Does this need to be aligned in any specific relation to the element director, or the web on the back?

Im assuming the web on the back is all still just welding rod? It looks as though these rods are wider -20"ish? Are they all electrically common?

On this web, Im assuming the material connecing the the rods together in the web is the solid conductor wire? Is it supposed to be electrically common with the rods? If so, should it be stripped ? Will 10ga suffice or should another size be used?

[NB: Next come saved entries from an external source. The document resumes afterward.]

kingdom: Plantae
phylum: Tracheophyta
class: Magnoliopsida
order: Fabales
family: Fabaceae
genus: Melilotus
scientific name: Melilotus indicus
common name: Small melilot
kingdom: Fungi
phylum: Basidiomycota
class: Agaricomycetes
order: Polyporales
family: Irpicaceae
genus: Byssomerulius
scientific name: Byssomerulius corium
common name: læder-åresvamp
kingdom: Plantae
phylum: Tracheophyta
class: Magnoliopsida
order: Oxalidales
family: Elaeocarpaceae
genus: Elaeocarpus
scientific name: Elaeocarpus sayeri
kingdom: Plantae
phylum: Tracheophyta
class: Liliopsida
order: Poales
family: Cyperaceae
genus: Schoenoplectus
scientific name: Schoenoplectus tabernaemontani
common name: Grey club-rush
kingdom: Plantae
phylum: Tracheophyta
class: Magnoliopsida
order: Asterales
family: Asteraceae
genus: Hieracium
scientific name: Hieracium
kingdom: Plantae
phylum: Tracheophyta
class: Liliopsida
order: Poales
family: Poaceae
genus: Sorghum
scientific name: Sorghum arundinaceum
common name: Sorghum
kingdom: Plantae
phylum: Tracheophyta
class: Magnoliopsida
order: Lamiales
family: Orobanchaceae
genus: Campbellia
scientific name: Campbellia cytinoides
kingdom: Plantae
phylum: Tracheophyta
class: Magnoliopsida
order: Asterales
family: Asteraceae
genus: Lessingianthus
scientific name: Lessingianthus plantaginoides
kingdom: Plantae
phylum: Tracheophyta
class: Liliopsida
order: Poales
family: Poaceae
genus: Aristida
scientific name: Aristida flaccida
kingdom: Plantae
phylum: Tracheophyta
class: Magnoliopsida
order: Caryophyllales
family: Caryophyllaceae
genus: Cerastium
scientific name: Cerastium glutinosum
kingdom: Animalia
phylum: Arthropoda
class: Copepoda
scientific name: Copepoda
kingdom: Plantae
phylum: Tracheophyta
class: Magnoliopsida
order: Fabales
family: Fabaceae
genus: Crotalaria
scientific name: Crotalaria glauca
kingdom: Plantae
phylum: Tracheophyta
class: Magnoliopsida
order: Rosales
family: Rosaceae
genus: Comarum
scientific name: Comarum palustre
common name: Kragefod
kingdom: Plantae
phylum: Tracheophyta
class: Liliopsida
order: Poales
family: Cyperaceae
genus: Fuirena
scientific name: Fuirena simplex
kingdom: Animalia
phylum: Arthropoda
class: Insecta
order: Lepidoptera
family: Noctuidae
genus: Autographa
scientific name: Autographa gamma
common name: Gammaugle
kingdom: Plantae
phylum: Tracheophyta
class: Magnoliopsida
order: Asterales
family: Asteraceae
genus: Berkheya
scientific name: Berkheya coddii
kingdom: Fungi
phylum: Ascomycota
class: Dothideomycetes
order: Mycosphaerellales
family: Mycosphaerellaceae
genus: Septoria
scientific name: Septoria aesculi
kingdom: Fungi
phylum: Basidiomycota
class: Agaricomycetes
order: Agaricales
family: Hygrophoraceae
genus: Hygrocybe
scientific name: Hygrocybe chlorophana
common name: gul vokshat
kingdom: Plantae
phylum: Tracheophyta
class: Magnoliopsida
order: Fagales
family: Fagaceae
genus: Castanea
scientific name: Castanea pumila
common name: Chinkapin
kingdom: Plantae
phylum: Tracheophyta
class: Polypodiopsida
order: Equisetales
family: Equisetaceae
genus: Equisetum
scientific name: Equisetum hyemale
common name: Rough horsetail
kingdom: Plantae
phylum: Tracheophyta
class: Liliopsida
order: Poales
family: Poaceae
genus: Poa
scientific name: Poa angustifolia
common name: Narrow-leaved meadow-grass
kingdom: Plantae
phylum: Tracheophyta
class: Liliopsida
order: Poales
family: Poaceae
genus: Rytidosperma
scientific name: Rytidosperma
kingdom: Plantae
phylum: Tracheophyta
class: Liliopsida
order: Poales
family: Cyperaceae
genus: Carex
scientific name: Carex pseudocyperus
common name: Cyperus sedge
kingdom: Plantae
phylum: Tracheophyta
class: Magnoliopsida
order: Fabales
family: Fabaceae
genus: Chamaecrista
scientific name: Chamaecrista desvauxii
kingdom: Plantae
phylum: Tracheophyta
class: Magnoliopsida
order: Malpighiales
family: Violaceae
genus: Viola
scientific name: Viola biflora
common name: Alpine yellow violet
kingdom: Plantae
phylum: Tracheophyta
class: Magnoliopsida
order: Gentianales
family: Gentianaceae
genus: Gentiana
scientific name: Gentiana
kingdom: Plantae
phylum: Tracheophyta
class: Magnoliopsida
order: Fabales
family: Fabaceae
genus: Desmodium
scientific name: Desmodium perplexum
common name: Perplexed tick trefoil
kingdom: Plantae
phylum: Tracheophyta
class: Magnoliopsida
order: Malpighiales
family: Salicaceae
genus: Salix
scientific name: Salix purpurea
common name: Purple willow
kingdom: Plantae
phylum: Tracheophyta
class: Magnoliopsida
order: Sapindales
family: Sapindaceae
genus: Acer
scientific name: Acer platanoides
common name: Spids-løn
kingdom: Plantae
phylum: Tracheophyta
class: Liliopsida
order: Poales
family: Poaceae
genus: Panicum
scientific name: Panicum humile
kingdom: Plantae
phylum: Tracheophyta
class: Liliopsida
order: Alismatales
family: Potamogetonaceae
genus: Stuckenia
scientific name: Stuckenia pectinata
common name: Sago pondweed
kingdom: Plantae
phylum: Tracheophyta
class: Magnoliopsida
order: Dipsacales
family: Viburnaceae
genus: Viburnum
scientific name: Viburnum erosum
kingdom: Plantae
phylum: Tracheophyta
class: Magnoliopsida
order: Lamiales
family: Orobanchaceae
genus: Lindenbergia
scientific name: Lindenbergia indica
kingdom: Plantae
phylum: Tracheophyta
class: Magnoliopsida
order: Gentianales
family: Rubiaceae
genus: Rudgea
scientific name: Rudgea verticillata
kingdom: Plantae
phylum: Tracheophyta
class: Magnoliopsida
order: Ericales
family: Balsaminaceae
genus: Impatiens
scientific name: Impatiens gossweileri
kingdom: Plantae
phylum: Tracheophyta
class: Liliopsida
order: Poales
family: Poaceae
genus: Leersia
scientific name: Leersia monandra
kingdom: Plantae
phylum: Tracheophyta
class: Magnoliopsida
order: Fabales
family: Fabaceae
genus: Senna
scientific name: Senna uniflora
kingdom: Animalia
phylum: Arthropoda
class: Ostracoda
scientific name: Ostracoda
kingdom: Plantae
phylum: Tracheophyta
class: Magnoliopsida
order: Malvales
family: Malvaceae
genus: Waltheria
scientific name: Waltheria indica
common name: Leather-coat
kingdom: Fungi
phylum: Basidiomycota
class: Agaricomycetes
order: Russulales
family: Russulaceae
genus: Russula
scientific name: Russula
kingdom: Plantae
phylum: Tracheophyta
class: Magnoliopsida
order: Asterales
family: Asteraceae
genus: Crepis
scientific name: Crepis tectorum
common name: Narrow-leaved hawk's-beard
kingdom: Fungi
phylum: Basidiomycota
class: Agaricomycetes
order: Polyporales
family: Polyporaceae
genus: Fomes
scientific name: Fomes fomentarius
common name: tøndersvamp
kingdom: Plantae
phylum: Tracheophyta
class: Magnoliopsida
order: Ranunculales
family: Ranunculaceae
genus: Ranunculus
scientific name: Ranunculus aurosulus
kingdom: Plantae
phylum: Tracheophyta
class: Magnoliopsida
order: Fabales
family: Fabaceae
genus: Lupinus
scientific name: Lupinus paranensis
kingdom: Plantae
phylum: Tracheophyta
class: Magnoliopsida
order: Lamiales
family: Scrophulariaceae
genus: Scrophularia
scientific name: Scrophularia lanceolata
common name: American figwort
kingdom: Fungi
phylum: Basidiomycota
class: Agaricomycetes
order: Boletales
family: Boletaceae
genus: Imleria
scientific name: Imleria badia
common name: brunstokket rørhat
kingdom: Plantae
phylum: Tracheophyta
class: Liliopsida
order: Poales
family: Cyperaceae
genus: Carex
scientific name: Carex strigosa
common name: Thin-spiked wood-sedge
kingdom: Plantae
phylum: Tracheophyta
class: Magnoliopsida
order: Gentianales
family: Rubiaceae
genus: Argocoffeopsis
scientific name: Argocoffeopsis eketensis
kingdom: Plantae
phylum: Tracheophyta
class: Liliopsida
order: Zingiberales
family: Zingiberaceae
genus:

On the inside of the tube Im assuming is where the RG6 goes, what does it need to connect to & what is the best way to connect it?

With the element director, it doesnt seem as though any of these rods are electrically connected to anything (at least as of yet), is there any reason some clever machining couldent be used to make these elements foldable for transport purposes?


Darby said...

Is this thread ever going to be completed?

Anonymous said...

Steve, I tried to use the 4 1/2 " length on the 1/2" boom pieces. They need to be very close to 5" in length in order to meet the 5" spacing requirement for the director elements. Using 4 1/2 " will not provide the rigidity needed for overall boom integrity. Using the 5" spacing between elements, makes the overall boom requirement of 32" difficult to meet. Also some of your pre construction photos show 6 directors and the actual boom shows seven. Waiting for more info on matching section.

Anonymous said...

Great plans. Would sure love to se the rest for the reflector and driven elements with the CP cabling/phasing line info.

Unknown said...

Hi steve Douglass

Thank you very for posting this antenna how-to; I love it as I couldn' affort to buy one with ebay...

Anonymous said...

Please, please, please finish this tutorial I have been waiting patiently for at least a year checking back every few months and nothing :(

Anonymous said...

Steve, I too have been waiting for the conclusion to your sat antenna construction article. Please finish the article and make a LOT of us very happy!! We are eagerly waiting to be able to finish our antenna.
Thank you very much!!

DaveD1966 said...

Please, Please, Please Steve can we have the conclusion to this design?
My SDR is screaming out at me to make one for it.

Deryl King said...

Is there not a 4-2?
Love the work...want to build this-but I need the completed plans!



Nate Christopherson said...

Love this idea, want to build one. Was this tutorial ever completed?

Neil2424 said...

was the full complete plans ever posted
love to add this to my array

paradox infinity said...

Just started with the sdr systems....love at first sight. Need to know which is the best overall full spectrum antenna. Have nothing but free time and I learn very fast. Any suggestions are appreciated.